### What the exercise asks
Where a line of the material contains the string "Silkscreen", copy that line.

### Working data
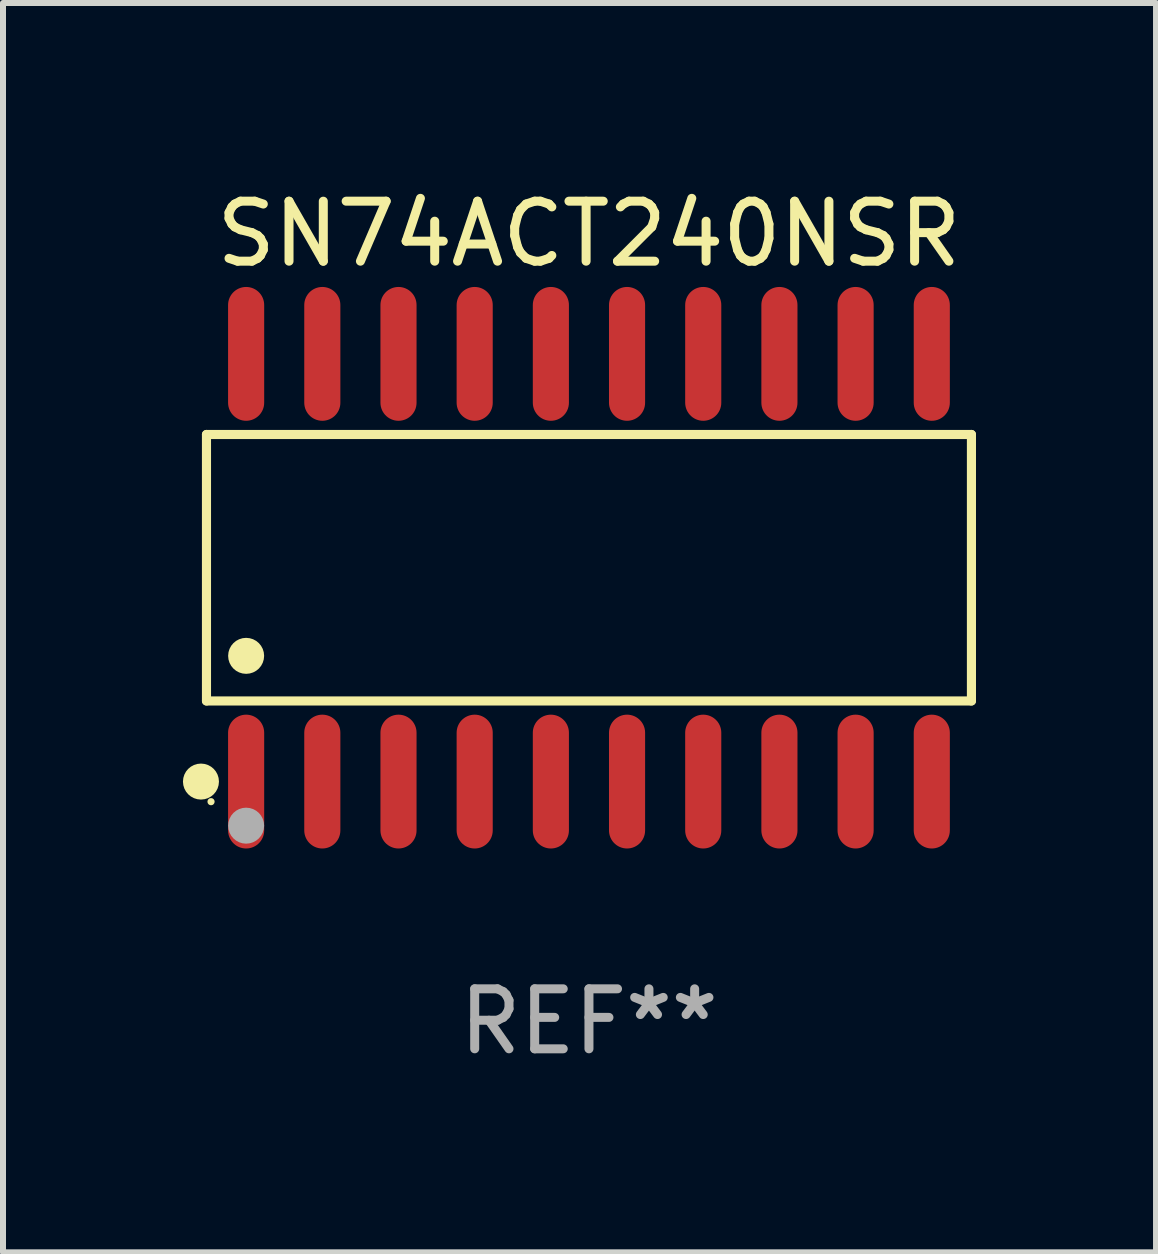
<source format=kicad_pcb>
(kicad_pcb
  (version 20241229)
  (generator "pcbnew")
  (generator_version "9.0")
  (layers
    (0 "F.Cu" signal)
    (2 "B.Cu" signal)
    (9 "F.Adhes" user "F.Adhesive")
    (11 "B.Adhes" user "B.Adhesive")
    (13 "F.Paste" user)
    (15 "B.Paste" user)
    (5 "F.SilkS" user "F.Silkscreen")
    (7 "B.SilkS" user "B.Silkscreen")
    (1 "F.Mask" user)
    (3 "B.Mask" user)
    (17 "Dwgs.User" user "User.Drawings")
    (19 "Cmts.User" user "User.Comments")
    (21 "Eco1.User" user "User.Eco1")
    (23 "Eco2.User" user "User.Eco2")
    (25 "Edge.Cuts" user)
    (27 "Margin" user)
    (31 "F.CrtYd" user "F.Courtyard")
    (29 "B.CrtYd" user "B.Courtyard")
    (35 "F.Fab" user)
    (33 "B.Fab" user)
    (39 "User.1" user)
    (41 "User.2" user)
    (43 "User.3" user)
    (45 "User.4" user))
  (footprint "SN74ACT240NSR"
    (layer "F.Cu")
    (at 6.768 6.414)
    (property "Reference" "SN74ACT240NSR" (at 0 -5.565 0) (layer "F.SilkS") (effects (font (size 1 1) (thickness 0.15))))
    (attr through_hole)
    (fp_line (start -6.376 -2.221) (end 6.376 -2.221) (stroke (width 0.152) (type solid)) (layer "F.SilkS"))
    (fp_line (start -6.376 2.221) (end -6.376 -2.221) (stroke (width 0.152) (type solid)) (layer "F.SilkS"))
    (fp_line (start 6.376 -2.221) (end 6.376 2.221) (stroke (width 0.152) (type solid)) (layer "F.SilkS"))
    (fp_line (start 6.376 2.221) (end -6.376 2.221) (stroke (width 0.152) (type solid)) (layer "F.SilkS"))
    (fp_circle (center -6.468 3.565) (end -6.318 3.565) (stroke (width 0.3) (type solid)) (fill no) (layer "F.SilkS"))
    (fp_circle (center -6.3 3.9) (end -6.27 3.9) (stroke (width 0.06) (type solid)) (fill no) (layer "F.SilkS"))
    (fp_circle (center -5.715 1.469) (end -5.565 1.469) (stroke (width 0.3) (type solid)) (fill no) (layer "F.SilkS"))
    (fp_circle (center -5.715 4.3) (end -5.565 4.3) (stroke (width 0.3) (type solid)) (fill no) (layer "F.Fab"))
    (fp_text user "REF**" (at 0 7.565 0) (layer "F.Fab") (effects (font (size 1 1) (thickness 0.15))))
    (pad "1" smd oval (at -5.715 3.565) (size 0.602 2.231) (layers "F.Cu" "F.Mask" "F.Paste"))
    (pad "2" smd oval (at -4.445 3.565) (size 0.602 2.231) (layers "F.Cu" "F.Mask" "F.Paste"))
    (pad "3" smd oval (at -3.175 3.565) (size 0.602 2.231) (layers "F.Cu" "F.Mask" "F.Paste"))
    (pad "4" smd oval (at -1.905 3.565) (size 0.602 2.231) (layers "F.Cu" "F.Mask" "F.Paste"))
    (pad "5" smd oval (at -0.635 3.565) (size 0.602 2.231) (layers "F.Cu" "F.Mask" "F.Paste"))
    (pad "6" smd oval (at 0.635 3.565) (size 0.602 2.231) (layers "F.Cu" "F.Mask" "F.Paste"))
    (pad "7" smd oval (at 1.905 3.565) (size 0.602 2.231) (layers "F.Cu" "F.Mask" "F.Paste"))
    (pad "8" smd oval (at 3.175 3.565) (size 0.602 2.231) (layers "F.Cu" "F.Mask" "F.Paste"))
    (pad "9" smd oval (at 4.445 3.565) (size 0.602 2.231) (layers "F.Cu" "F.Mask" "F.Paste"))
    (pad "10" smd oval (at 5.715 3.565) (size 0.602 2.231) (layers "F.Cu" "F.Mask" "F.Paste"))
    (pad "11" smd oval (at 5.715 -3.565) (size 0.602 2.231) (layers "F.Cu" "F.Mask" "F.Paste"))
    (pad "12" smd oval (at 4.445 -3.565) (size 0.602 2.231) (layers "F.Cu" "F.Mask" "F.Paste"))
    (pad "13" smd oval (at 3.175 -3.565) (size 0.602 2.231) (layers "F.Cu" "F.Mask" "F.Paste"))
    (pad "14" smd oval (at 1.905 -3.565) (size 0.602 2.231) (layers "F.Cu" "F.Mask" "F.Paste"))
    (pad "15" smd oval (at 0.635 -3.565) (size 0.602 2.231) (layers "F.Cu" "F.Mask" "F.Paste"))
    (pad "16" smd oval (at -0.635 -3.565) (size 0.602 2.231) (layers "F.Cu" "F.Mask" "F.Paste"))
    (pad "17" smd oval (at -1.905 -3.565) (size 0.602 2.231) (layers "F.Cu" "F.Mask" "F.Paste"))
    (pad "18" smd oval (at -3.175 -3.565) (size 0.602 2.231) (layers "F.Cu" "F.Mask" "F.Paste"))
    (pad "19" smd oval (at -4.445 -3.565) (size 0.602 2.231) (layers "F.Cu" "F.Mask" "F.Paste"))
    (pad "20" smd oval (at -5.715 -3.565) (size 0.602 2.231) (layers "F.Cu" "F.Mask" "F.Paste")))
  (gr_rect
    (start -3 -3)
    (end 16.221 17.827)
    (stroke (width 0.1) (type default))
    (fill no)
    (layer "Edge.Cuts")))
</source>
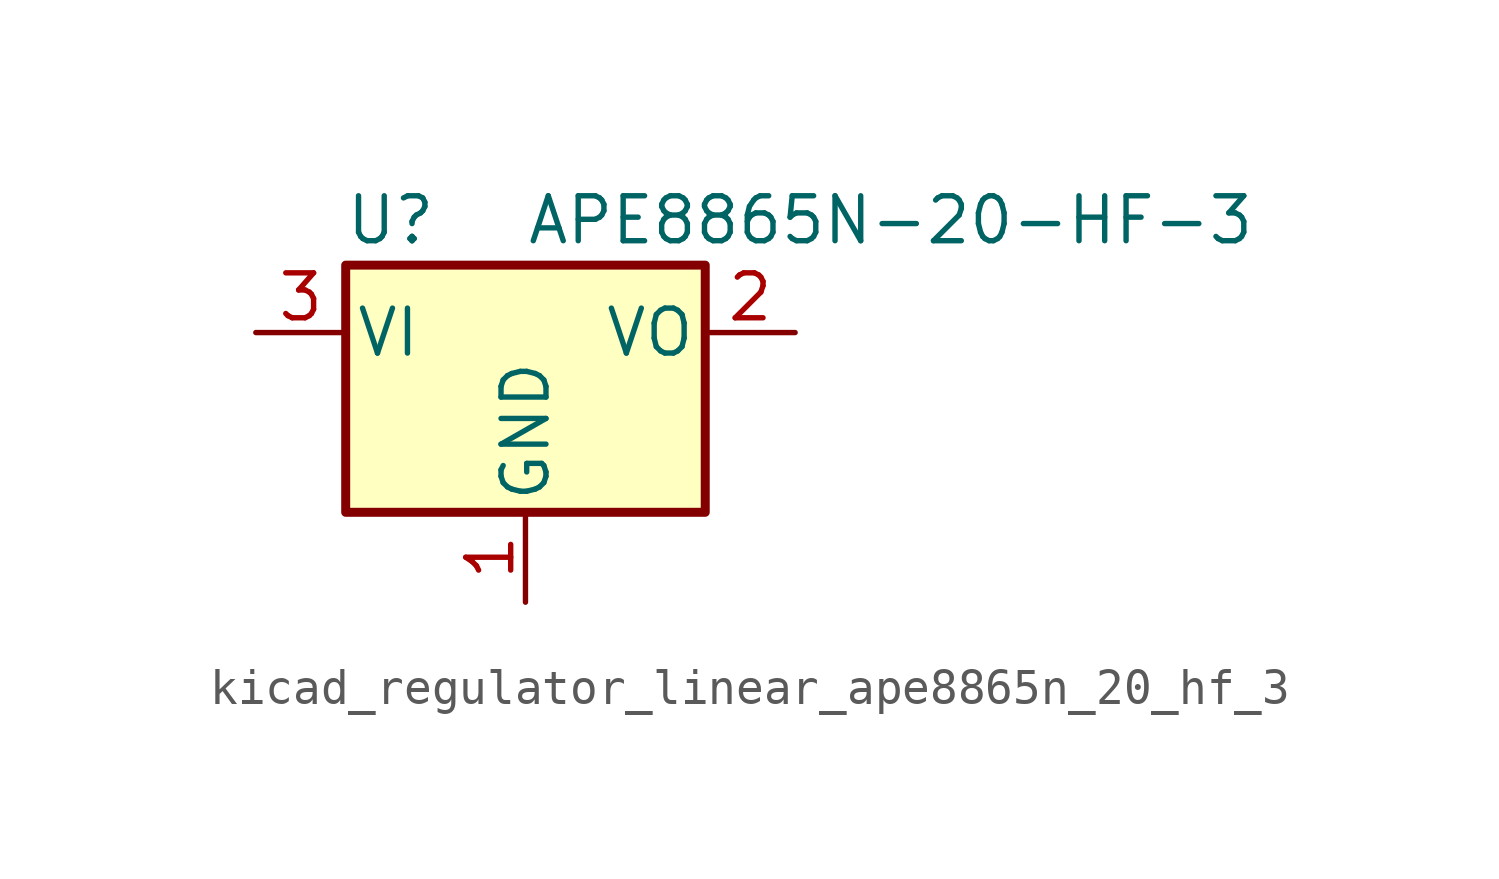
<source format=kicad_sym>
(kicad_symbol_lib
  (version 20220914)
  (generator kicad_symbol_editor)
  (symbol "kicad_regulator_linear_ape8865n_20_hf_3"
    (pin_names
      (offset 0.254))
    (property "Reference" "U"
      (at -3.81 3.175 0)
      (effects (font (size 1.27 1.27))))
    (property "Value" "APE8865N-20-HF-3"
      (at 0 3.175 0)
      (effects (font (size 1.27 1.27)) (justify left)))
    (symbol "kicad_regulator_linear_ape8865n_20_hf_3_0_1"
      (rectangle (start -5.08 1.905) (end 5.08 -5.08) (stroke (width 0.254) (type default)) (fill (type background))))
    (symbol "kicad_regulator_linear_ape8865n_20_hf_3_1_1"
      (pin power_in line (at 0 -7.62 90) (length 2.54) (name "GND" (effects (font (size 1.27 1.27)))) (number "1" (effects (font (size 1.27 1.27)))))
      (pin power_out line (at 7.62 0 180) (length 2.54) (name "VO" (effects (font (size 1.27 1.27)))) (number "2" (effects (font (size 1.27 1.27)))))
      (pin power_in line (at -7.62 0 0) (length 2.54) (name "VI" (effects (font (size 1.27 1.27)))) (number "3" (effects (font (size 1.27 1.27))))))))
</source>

### Response area
    (5 "F.SilkS" user "F.Silkscreen")
    (7 "B.SilkS" user "B.Silkscreen")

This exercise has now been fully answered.